I think we need to point out that we already have a good English word to describe the activity of sharing the Gospel. That word is Evangelism! We also have a word which describes the regular activity of Christians in the world which glorifies God and points to Christ, and that word is Witness. It seems to me that as we talk about defining mission in the second sense (our participation in the Missio Dei), we are confusing “mission”, “evangelism”, and “witness”.
So, let’s bring some clarity to the situation. I would define “evangelism” as sharing the Good News of Salvation in Jesus Christ with unbelievers in a winsome way. It is “presenting God’s plan of salvation”, or “bringing people to faith”, or “introducing people to Jesus” – however you want to say it. Evangelism is a gift of God that some (not all!) Christians are given.
Mission is NOT evangelism. Mission is this (Here it is! My definition, at last): Witnessing the Gospel in word and deed by those who are sent by the Church to cross boundaries in service to Christ. Of course, the primary boundary is that which Scherer described as “the borderline between faith and unbelief”. Additionally, and significantly, missionaries also cross one or more of the boundaries which separate people, namely, the boundaries of Geography, Language, and Culture. What missionaries do, and how they understand their task and central focus, is where we will find denominational differences and where Lutheran missiology can make a significant contribution. But before we wade into those waters, we need to be clear about what mission is.

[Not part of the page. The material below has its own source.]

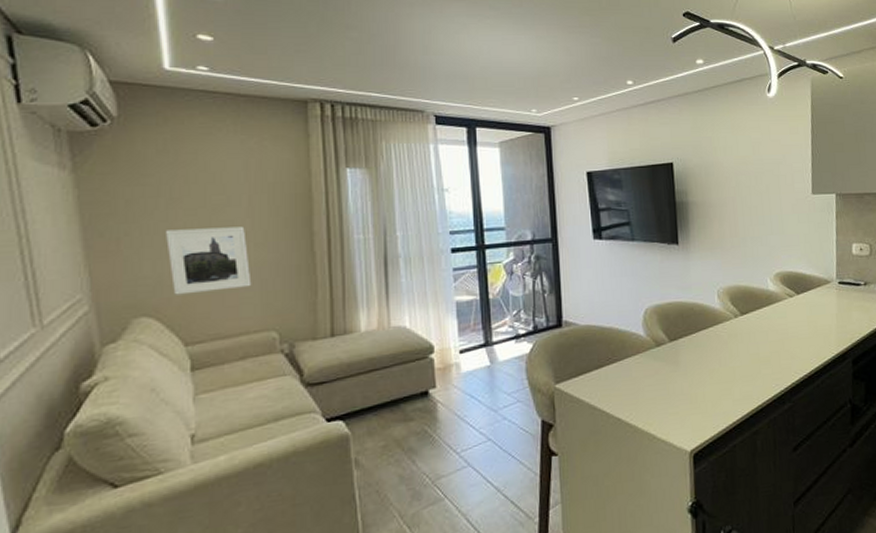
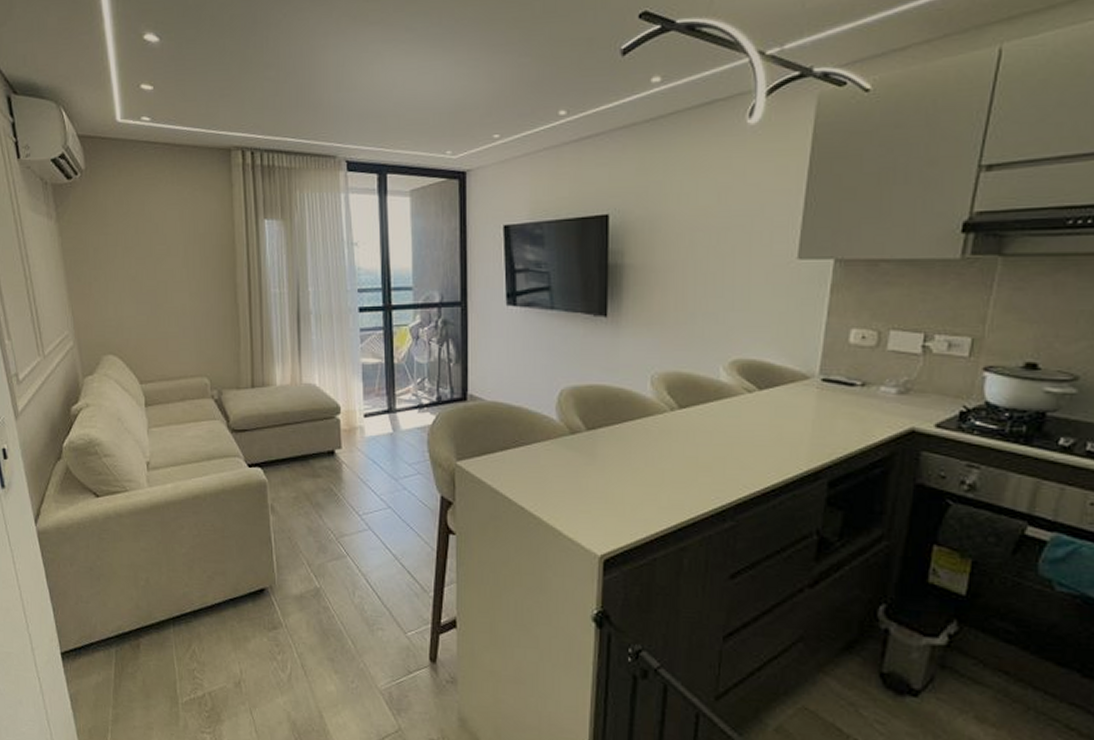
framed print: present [165,226,252,295] -> none [122,276,188,337]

Some missionaries are also evangelists, but some are not. Some missionaries are ordained, and some are not. Some preach the Word and administer the Sacraments, and some do not. However, all missionaries – just like all Christians – are WITNESSES of Jesus Christ. A witness does nothing other than tell what he/she has seen. Picture a witness in a court. The witness tells what they saw and heard. As Christians, we are witnesses to what we have seen God doing in our lives, and sometimes to what we have seen Him doing in the lives of others.
1) Evangelism: sharing the Good News of the Gospel in a winsome way. God gifts some to be evangelists.
2) Witness: telling what we have seen and heard. All Christians are witnesses.
3) Mission: Witnessing the Gospel in word and deed by those who are sent by the Church to cross boundaries in service to Christ.
We have three good words. Let’s use them!
 Bosch, David. Transforming Mission. Maryknoll: Orbis Books, 1994, p. 9.
 Kirk, J. Andrew. What is Mission?. Minneapolis: Fortress Press, 2000, p. 24.
 Wright, Christopher J.H. The Mission of God’s People: A Biblical Theology of the Church’s Mission, in “Biblical Theology for Life”, Jonathan Lunde, ed. Grand Rapid: Zondervan, 2010, p. 26.
 Van Rheenen, Gailyn. Missions. Grand Rapids: Zondervan, 1996, p. 20
 Harrison, Matthew. “A Theological Statement for Mission in the 21st Century”, Journal of Lutheran Mission, vol. 1, No. 1, March 2014, pp. 60 – 69.
 Scherer, James A. Gospel, Church, and Kingdom: Comparative Studies in World Mission Theology, Minneapolis: Augsburg, 1987, p. 37.
 Schulz, Klaus Detlev. Mission from the Cross: The Lutheran Theology of Mission.St. Louis: Concordia Publishing House, 2009, p. 27.